Donald Bockelman was honored with the Plant Breeding Impact Award., which recognizes an individual in the public or private sector who has made significant advancements in the field of plant breeding, specifically in the area of applied variety and/or technology development. Bockelman is a corn breeder who retired from Monsanto in July 2018 after 37 years of highly impactful plant breeding activities.
Inbreds developed by Bockelman represented step changes in Monsanto’s product performance for North America and have had significant relevance outside North America as part of the global germplasm exchange.
Equally important to his commercial success are his contributions to promote breeding for diversity efforts around the world and mentoring many new corn breeders and research team members.
On the other end of the spectrum is Jeffrey Endelman, who won the Early Career Scientist Award. This award recognizes a scientist in early stages of their plant breeding career who exhibits the ability to establish strong research foundations, to interact with multi-disciplinary teams, and to participate in relevant professional societies.
Endelman is an assistant professor at the University of Wisconsin, Madison, and leads the potato breeding program studied computational science for many years before discovering his calling as a plant breeder.
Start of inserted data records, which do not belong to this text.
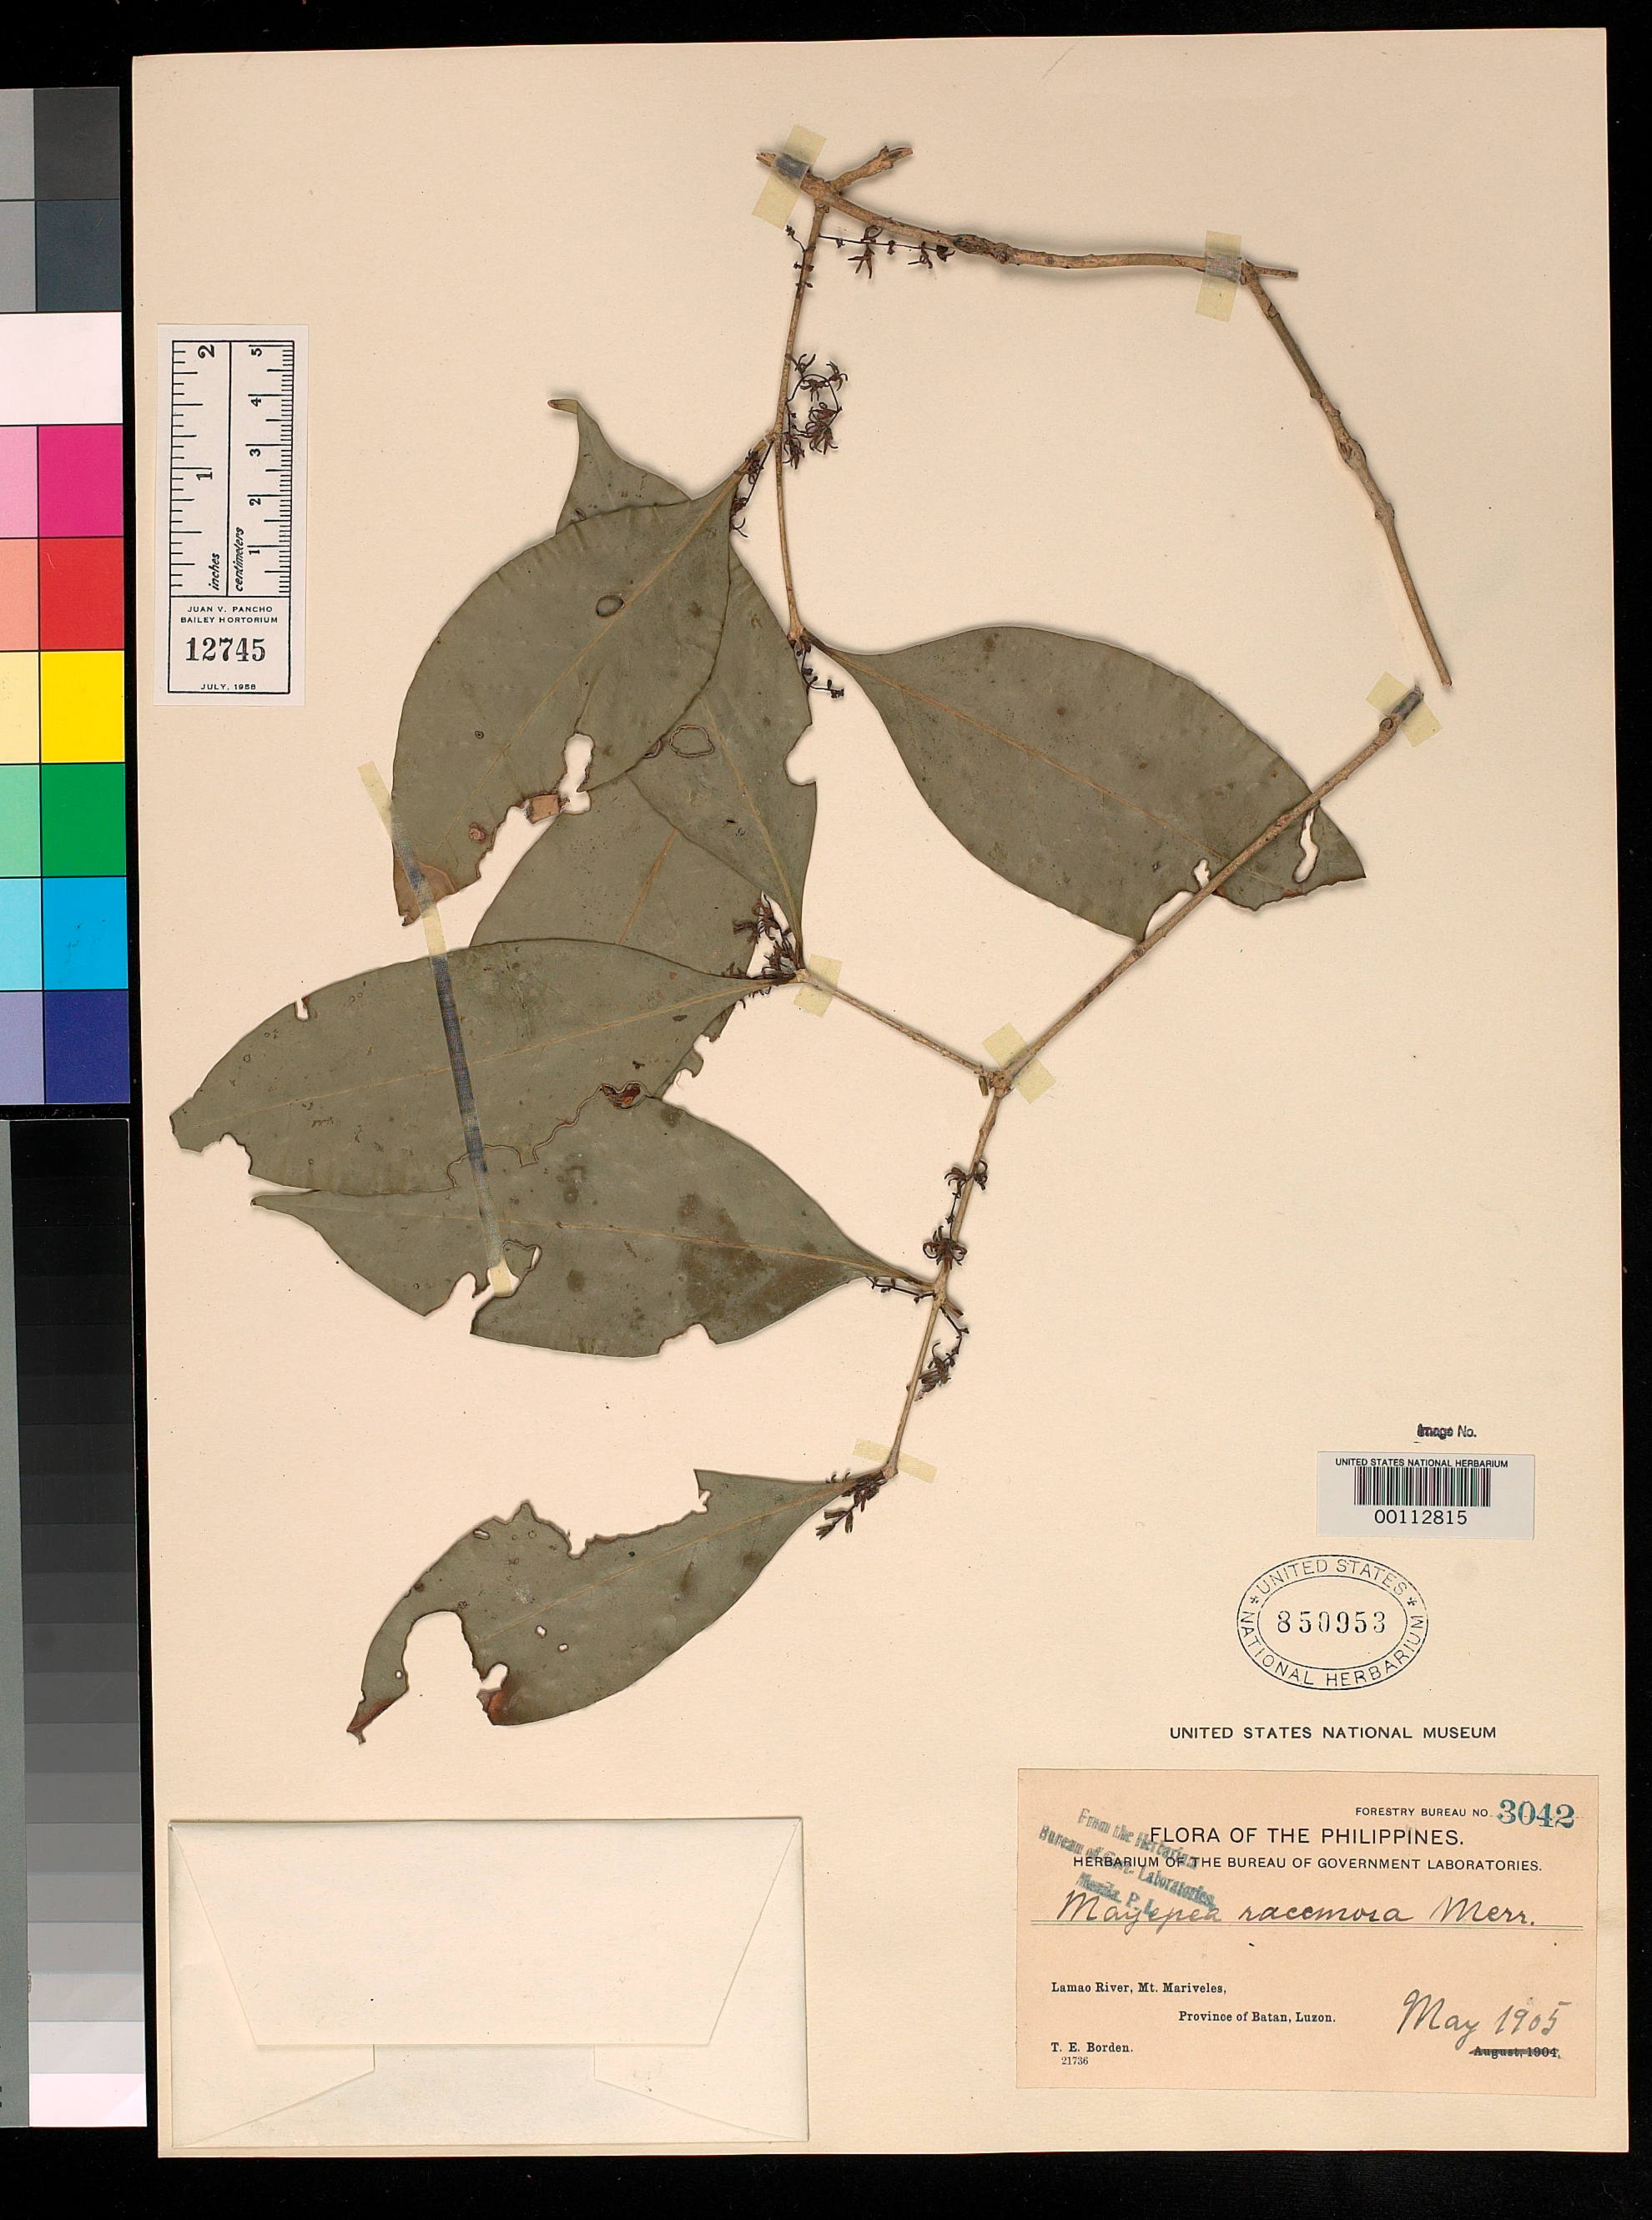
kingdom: Plantae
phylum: Tracheophyta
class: Magnoliopsida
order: Lamiales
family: Oleaceae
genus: Mayepea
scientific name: Mayepea racemosa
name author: Merr.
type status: Isotype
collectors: T. E. Borden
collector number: Bur. Sci. 3042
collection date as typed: May 1905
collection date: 1905-05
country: Philippines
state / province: Central Luzon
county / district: Bataan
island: Luzon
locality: Lamao River, Mt Mariveles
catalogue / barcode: US 850953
As a graduate student in bioengineering at Caltech, he developed computational methods to optimize the in vitro evolution of enzymes and spent many weekends observing native plants in the wilderness areas of southern California.
Endelman left academia for two years to work on small vegetable farms, by which time he realized a career in plant breeding was the perfect way to combine his interests. He returned to graduate school to complete a doctorate in crop science at Washington State University, and in 2013 he joined the faculty at the University of Wisconsin, Madison, to lead the potato breeding program. During the past five years, he has overseen the release of 10 potato varieties, spanning all U.S. market categories.
Endelman has been active in training students and postdocs at University of Wisconsin, Madison. He teaches an undergraduate course on genetically modified crops and graduate courses on genetic mapping, polyploid genetics, and selection theory.